You could set some reserved values to represent the absence of data, an empty string, a specific number, a specific date etc depending on the data type but what value to choose ? Then you need to make sure that everyone agree that these arbitrary values actually mean "unknown" and not "January 1st 1970" for example. Null aversion can take many forms and take you on long convoluted detours just because someone said nulls were bad. How complex are you ready to get just to avoid dealing with nulls ?

Having a single universal value for everything that is unknown I find much preferable than using some set of arbitrary constant values. I'm not saying constant values are bad and null is better, if your model is well served by a constant to represent this information then by all means use that but there are many situations where a null is just what fits best. For all null haters, this is a situation if null was denied it would have to be invented !

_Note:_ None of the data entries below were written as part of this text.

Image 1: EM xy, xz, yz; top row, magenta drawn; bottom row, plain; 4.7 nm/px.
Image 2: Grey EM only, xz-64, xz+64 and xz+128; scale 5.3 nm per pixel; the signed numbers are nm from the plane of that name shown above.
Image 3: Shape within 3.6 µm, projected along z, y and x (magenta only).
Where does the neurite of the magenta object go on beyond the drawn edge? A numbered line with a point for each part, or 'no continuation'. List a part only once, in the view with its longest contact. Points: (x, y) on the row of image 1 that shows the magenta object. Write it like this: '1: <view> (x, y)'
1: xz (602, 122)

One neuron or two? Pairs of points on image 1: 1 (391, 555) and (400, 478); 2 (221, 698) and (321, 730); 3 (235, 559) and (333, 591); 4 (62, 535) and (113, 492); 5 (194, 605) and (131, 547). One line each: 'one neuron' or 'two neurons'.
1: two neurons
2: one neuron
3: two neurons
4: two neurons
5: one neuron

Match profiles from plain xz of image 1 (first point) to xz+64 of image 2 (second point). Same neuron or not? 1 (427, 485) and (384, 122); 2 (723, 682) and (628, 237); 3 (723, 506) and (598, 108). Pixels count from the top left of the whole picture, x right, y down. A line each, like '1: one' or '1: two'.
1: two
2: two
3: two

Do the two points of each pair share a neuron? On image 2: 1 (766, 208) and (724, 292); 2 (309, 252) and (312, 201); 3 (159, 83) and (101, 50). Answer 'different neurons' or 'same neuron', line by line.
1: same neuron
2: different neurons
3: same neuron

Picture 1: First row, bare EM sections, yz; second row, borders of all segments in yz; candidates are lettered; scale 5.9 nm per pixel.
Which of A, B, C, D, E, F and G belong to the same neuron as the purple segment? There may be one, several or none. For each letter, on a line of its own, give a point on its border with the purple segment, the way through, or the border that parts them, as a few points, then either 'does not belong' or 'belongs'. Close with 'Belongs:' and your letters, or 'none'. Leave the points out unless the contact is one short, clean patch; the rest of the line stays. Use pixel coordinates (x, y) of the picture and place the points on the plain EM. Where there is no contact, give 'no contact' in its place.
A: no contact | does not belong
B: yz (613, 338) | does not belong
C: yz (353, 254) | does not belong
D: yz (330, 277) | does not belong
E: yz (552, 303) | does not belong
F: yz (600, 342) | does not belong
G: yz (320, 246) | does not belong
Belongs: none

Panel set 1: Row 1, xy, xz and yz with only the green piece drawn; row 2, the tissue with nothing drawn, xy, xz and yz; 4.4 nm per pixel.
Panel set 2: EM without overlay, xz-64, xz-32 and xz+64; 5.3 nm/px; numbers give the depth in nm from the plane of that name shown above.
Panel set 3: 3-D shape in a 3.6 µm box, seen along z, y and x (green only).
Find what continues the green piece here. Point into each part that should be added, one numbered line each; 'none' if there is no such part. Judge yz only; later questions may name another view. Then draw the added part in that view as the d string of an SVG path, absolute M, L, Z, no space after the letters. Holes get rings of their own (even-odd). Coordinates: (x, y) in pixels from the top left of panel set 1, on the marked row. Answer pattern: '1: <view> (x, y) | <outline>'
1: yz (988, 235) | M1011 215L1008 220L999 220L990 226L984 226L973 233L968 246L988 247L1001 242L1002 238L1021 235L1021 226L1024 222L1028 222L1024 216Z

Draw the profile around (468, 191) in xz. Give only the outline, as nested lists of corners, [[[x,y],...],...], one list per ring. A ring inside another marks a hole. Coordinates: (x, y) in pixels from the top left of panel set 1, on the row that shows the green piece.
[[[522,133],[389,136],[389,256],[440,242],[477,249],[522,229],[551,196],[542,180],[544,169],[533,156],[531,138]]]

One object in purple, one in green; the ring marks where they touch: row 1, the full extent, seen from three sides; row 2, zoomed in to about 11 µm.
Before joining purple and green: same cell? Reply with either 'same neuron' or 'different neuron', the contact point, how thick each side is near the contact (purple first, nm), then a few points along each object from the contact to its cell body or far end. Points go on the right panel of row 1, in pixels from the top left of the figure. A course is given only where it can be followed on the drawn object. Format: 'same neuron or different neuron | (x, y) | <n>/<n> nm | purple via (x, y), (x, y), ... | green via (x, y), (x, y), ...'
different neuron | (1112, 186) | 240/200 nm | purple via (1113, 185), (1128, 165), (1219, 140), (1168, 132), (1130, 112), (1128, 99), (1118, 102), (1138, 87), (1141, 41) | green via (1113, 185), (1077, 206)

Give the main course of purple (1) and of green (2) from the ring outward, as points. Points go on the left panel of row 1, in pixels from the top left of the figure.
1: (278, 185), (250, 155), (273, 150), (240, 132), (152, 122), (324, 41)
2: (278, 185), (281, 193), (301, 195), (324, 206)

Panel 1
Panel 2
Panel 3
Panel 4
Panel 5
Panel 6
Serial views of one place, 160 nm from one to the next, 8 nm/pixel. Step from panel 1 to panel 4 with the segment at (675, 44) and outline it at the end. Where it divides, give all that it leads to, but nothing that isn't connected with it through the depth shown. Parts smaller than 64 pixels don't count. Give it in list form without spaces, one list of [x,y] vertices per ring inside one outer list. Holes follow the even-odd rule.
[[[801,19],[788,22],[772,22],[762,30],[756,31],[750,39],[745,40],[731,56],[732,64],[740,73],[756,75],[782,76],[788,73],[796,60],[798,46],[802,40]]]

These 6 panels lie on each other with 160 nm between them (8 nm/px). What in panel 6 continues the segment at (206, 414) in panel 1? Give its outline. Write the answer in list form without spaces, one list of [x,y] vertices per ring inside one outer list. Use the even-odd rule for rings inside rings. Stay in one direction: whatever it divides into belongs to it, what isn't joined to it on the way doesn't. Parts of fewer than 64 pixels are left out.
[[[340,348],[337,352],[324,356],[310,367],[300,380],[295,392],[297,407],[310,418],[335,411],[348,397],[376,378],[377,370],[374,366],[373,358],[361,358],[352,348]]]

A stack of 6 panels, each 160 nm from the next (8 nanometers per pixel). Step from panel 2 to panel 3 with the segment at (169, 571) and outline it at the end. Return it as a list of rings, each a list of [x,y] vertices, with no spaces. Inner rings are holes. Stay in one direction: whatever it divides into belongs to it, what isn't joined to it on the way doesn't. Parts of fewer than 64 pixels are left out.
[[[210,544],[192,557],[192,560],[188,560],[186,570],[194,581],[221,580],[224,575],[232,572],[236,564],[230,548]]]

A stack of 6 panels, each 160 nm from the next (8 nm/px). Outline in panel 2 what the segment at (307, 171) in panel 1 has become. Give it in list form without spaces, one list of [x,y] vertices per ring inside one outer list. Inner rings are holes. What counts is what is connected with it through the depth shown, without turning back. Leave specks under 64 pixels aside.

Seeing how pervasive the concept of "unknown" is in a database then yeah, I'd say that making the values nullable a default makes a lot of sense.

Going deeper and looking at other answers here I would not be surprised to learn that nulls are not just a "language feature" but an integral part of the underlying theory on which SQL is based. One can remove C (the speed of light) from the relativity, but the concept of absolute maximum speed remains and must still be expressed so it will be back in some shape or form.

0

Short answer: backward compatibility.

Long answer:

In a fully normalized database, NULL is not allowed in any column. For example, suppose there is a table called MailingAddress which has a column PostOfficeBox, which is an integer. Since not everyone has a post office box, there are two ways to implement this.

First, NULL could be allowed in the column.

Second, PostOfficeBox is removed from MailingAddress and a new table, PostOfficeBox is created with a column Number and its PK being the FK to MailingAddress. But now two queries are needed to get mailing addresses: one for those without post office boxes and one for those with.

SQL allows NULLs in columns for practical purposes.